Q: What are your fondest memories of living in Richmond borough?
A: Having access to Bushy and Richmond Parks for training. You cannot beat Richmond for running. I’m currently training in Oregon and all my runs are boring compared to here.
Q: Will you return here to live?
A: Oh yes. My family’s life is here. I shall come back and live in a castle!
Q: What is it about the Richmond Running Festival that impresses you?
A: A few things, actually. The Mo Farah Foundation is the official charity, so we share 10% of the entry fees with another great local charity, Shooting Star CHASE. I’ve just launched the Mo Farah Academy to encourage homegrown sporting talent to stay in sport. I only got where I am today through similar foundations offering me technical and financial support, so it’s time to give back to the next generation.
Also, the kids’ mile races. Tom has explained the vision to give these little ones the best day of their life. They will imitate the adults, finish in front of a crowd and get a medal. This is how to get kids started.
Finally, the course. I’ve run every part of this borough except Kew Gardens – it looks amazing!
Q: Super Saturday. What is your principal memory of that famous night?
A: To have three gold medals in 45 mins was incredible. It will never happen again. My overriding memory is of crossing the line and just hearing the crowd that loud. It was like an explosion.

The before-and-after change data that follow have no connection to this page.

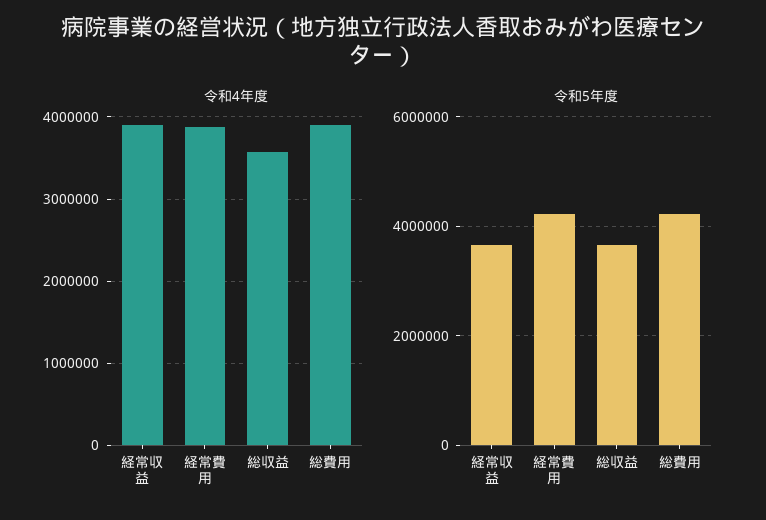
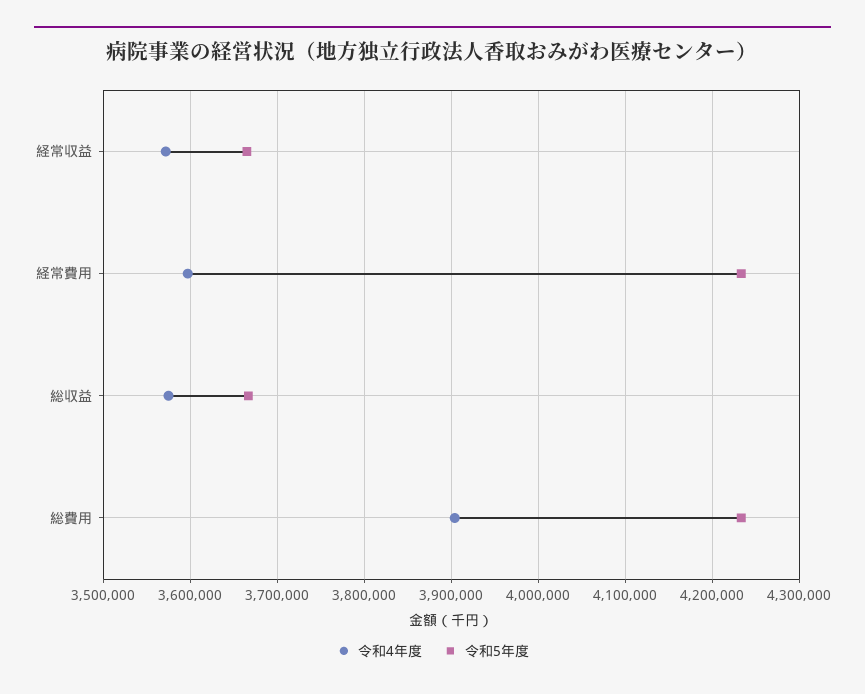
  {
    "令和4年度": {
-     "経常収益": 3900000,
+     "経常収益": 3570000,
-     "経常費用": 3900000,
+     "経常費用": 3600000,
      "総収益": 3570000,
      "総費用": 3900000
    },
    "令和5年度": {
      "経常収益": 3670000,
      "経常費用": 4230000,
      "総収益": 3670000,
      "総費用": 4230000
    }
  }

Q: You recently took Steve Cram’s British record at 1500m. How do you excel at such a range of distances?
A: Years of improved training and no injuries means that it’s all coming together. Even three months ago, I didn’t think I could run that fast. Now, in terms of world records, I’m probably closer to the 1500m than anything else. It’s weird, as I’m running the London Marathon next year and I’m excited to see what I can do for that.
Q: Will the latest allegations of drug-enhanced performance by Jamaican sprinters have lasting repercussions for athletics as a whole?
A: At the (London 2012) Anniversary Games, 120,000 spectators came over two days, which proves that people believe in athletics. They have to. You’re not in control of what other people do – only what you do yourself. As a nation, we don’t stand for drug cheats and our testing system is good. Wherever I am in the world, I have to give the testers a one-hour slot in which they can check on me – but I never know which day they’ll turn up. That’s important – and other countries must do the same thing.